宮原知子、ファイナル出場を逃すもショックはなし。前向きに全日本へ (2ページ目)

  • 折山淑美●取材・文 text by Oriyama Toshimi
  • 能登 直●撮影 photo by Noto Sunao(a presto)

 それでも、しなやかに表現する宮原の演技は観客の心をつかむ流麗なものだった。3回転フリップからの3連続ジャンプのフリップで転倒した時は、宮原の滑りに見とれていた観客が悲鳴を上げるほどだった。

 最終的なジャッジスコアでは、転倒した3回転フリップを含め、7本中5本で回転不足をとられた宮原。フリーの得点は129.33点にとどまり、合計は192.42点。2017年11月のNHK杯以来となる200点を下回る結果になってしまった。

「映像を見たら仕方ないなと思うジャンプもありましたが、これは大丈夫かなと思うものもあった。それでも回転不足を取られたことには変わりないので、そこは頑張るしかないと思います」

 宮原自身がこう話すように、今季は判定が厳しくなっているのは事実だ。それでも「直すところがたくさんあって、練習しなければいけないこともたくさんあるということは、まだまだ伸びるということだと思う」と宮原はあくまでもポジティブだ。

「年々自分のプログラムが難しくなっているというのも感じますし、総合的にいろいろなことを考えるようにもなった。
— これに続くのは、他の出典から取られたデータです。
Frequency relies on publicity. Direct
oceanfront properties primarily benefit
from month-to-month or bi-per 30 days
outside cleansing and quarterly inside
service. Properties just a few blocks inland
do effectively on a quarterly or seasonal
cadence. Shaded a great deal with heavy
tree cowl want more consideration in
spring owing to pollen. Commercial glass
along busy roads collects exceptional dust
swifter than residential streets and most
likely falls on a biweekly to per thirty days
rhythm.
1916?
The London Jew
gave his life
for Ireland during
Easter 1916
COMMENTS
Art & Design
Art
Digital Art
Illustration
難しいことは難しいけど......、今シーズンはジャンプもスケーティングも含めて全体的に頑張ろうと思ってやっています。一番いい感じで練習ができている感覚はあるので、前向きに行きたいと思います」

 宮原は中国杯で2位になったあと、見つかった課題を克服する練習が十分にできないまま連戦でロステレコム杯に臨む状況だった。そのため、ファイナル進出は「出られたらラッキー」と考えていた程度だという。そのため、出場を逃したことにショックの色は見せていない。
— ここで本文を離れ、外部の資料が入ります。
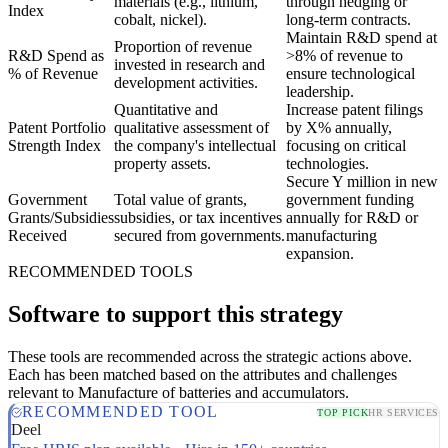
materials (e.g., lithium,
through hedging or
Index
cobalt, nickel).
long-term contracts.
Maintain R&D spend at
Proportion of revenue
R&D Spend as
>8% of revenue to
invested in research and
% of Revenue
ensure technological
development activities.
leadership.
Quantitative and
Increase patent filings
Patent Portfolio
qualitative assessment of
by X% annually,
Strength Index
the company's intellectual
focusing on critical
property assets.
technologies.
Secure Y million in new
Government
Total value of grants,
government funding
Grants/Subsidies
subsidies, or tax incentives
annually for R&D or
Received
secured from governments.
manufacturing
expansion.
RECOMMENDED TOOLS
Software to support this strategy
These tools are recommended across the strategic actions above.
Each has been matched based on the attributes and challenges
relevant to Manufacture of batteries and accumulators.
RECOMMENDED TOOL
TOP PICK
HR SERVICES
Deel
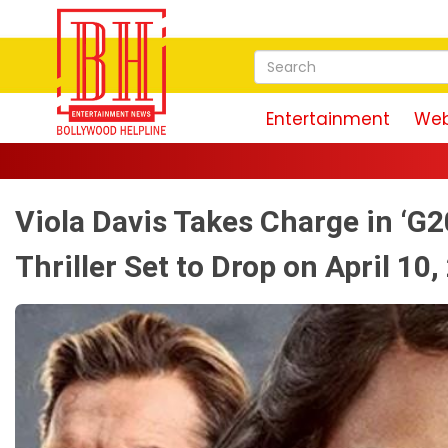
Entertainment
Web
Viola Davis Takes Charge in ‘G2
Thriller Set to Drop on April 10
「もちろんファイナルも大事ですし、『もっとできたな』という思いはあるけど、全日本選手権も大事なので......。去年5連覇を逃して3位だったから、今回は優勝したいという気持ちはもちろんありますけど、一番は世界選手権に行きたいというのがある。そのためにも、全日本では自分ができることを出せるようにしていきたい」

 今回はジャンプの回転不足を取られたが、以前のような失敗はしなくなった。その点では「やってきたことを信じることが一番必要で、メンタルの問題だと思う」と宮原は言い切る。